Fiat, which holds a 25 percent stake in Chrysler, is the market leader in Europe for engines using compressed natural gas, or CNG. It has an 80 percent share of CNG-powered cars and 55 percent of light commercial vehicles. Sergio Marchionne, chief executive officer of both automakers, has said natural-gas engines are an attractive way to cut emissions because they’re cheaper than competing technologies.

“If that becomes the new in-thing for alternative fuel going forward, we’re going to be miles ahead of the competition,” Diaz said. The US became the world’s largest producer of natural gas in 2009.

Ram may experiment with vehicles sold to fleet customers, which would have their own fueling station, Diaz said. He declined to give a time line or specify which Ram models might get the new engine.

A lack of fueling stations in the US limits the market to fleet vehicles in the near term, Phil Gott, an IHS Automotive analyst in Lexington, Massachusetts, said last month.

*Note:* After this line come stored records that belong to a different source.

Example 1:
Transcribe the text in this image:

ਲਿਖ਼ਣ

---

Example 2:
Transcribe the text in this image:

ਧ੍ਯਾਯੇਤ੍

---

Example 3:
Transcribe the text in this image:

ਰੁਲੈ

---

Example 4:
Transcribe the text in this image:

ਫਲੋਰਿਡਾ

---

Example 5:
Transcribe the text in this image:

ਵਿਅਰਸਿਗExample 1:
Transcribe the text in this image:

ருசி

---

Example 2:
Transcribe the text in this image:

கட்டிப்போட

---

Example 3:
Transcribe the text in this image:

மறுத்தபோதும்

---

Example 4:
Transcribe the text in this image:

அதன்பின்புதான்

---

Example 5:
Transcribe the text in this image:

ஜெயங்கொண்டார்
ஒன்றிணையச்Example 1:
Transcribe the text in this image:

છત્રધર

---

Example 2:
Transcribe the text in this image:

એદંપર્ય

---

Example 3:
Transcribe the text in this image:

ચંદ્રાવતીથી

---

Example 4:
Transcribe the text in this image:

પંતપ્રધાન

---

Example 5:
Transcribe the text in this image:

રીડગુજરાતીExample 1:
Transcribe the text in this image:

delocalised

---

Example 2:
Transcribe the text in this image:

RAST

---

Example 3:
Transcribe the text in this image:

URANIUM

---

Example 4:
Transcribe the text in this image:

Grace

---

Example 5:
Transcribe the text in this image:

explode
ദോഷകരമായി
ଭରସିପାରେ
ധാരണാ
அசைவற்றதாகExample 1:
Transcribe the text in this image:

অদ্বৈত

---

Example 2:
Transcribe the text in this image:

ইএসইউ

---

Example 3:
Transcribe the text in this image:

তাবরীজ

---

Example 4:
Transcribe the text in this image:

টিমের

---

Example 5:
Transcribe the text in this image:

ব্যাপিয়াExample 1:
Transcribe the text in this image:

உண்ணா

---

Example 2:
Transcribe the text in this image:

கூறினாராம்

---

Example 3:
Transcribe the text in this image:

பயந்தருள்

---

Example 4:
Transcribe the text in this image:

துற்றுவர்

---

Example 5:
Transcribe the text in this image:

The U.S. ranks 14th globally in sales of natural gas vehicles and Italy is sixth, according to the International Association for Natural Gas Vehicles. Pakistan ranks first, with 2.3m vehicles and 3,068 fueling stations.

Honda markets a CNG version of its mainstream Civic in the US and sells a home refueller called Phill, enabling owners to refuel from domestic gas supply.